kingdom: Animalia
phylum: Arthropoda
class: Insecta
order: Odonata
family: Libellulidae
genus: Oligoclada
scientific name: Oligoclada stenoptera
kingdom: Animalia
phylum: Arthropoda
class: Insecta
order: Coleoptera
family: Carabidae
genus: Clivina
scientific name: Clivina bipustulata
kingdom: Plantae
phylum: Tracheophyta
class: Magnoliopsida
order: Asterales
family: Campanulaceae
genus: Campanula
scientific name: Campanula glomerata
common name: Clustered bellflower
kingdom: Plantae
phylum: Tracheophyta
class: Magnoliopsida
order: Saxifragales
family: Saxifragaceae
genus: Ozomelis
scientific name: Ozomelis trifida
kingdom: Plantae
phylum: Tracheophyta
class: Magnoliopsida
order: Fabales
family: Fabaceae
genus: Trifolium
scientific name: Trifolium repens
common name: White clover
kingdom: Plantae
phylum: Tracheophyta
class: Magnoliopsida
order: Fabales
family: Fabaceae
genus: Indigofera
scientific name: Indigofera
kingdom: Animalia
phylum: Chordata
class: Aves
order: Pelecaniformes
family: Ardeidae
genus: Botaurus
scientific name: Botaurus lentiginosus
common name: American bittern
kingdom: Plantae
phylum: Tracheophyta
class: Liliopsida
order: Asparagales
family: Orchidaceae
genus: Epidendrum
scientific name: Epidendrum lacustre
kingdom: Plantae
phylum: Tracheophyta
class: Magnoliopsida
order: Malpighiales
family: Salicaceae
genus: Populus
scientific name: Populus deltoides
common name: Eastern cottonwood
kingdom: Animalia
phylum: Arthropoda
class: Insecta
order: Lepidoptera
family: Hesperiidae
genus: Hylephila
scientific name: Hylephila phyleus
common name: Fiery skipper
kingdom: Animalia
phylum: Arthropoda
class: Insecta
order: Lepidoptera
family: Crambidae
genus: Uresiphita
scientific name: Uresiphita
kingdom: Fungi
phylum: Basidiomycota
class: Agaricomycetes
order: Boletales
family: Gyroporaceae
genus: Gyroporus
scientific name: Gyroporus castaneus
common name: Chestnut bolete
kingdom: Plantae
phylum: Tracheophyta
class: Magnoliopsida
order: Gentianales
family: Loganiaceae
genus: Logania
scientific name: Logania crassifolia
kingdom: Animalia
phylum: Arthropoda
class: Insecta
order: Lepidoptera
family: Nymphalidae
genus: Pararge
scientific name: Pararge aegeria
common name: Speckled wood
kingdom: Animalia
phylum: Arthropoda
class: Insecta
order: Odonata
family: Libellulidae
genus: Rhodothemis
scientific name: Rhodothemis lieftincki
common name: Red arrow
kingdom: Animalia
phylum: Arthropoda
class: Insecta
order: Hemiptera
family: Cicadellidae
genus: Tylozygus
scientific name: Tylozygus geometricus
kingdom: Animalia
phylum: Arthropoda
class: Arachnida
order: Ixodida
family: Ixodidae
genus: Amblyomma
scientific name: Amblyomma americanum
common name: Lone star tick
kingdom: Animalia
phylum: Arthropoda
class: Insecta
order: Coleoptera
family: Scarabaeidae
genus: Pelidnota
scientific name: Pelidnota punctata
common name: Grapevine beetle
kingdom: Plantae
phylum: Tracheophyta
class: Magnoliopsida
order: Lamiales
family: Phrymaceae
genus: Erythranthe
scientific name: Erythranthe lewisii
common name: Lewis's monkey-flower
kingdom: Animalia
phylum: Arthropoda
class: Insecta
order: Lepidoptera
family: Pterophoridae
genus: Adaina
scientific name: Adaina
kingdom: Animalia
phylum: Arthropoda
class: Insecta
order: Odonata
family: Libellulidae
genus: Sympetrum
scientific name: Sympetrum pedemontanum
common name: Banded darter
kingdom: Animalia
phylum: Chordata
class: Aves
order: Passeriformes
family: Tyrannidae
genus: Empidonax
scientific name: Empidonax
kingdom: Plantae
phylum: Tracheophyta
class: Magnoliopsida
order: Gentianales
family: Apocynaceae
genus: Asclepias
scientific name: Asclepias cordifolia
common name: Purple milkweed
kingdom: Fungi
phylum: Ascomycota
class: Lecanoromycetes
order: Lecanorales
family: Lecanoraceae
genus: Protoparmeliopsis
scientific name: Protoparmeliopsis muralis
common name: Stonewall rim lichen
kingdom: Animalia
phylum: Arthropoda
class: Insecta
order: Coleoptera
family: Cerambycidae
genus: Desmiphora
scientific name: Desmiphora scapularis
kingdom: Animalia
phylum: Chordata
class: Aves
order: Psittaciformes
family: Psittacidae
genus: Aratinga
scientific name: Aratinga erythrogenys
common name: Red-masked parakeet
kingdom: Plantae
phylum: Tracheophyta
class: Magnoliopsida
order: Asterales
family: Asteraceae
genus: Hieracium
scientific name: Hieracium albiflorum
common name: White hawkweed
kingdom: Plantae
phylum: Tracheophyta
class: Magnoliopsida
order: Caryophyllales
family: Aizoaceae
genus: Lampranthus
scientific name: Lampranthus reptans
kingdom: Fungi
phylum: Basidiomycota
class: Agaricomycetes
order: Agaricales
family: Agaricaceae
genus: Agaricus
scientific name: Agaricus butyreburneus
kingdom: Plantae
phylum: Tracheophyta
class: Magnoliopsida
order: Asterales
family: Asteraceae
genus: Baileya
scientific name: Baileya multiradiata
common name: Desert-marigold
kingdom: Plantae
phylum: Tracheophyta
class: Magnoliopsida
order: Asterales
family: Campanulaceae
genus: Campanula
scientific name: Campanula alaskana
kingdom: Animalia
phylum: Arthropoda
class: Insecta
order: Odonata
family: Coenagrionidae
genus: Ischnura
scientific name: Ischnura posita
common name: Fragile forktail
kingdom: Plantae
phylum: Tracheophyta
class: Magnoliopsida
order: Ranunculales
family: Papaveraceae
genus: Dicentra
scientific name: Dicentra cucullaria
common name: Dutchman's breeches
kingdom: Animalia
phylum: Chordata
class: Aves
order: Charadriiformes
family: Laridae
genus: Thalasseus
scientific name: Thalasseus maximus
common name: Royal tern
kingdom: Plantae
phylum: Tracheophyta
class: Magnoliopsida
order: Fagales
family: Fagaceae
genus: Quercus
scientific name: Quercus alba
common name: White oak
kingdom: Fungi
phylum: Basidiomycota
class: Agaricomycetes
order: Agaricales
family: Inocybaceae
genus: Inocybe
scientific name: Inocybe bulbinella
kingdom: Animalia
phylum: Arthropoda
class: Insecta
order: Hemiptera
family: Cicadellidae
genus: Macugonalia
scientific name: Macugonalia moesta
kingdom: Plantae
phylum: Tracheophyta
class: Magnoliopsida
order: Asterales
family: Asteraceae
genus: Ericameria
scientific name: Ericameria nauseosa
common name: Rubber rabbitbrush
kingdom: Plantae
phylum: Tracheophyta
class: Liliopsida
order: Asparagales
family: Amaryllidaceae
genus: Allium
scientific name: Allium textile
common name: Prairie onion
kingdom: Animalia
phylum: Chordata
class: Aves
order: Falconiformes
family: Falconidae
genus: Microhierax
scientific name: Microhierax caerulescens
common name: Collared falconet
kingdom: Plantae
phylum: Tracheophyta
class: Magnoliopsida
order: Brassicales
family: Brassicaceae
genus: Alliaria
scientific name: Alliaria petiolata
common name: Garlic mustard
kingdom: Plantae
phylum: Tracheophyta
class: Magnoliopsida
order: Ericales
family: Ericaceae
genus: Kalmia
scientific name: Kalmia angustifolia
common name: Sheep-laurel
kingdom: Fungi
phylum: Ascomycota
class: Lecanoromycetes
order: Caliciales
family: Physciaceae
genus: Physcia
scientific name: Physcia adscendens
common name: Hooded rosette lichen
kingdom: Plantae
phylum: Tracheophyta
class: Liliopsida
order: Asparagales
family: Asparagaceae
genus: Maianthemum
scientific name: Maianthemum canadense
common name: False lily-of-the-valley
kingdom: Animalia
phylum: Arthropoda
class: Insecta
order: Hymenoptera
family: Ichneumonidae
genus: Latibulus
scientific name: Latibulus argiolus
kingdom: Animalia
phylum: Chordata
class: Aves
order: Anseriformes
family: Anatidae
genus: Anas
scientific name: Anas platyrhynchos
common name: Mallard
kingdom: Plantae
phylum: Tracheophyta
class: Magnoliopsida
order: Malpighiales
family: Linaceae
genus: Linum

==============================

**Given exercise**
Quote verbatim everything from the start of the entries down through the line containing "common name: Clustered bellflower", with that line included.

**Worked answer**
kingdom: Animalia
phylum: Arthropoda
class: Insecta
order: Odonata
family: Libellulidae
genus: Oligoclada
scientific name: Oligoclada stenoptera
kingdom: Animalia
phylum: Arthropoda
class: Insecta
order: Coleoptera
family: Carabidae
genus: Clivina
scientific name: Clivina bipustulata
kingdom: Plantae
phylum: Tracheophyta
class: Magnoliopsida
order: Asterales
family: Campanulaceae
genus: Campanula
scientific name: Campanula glomerata
common name: Clustered bellflower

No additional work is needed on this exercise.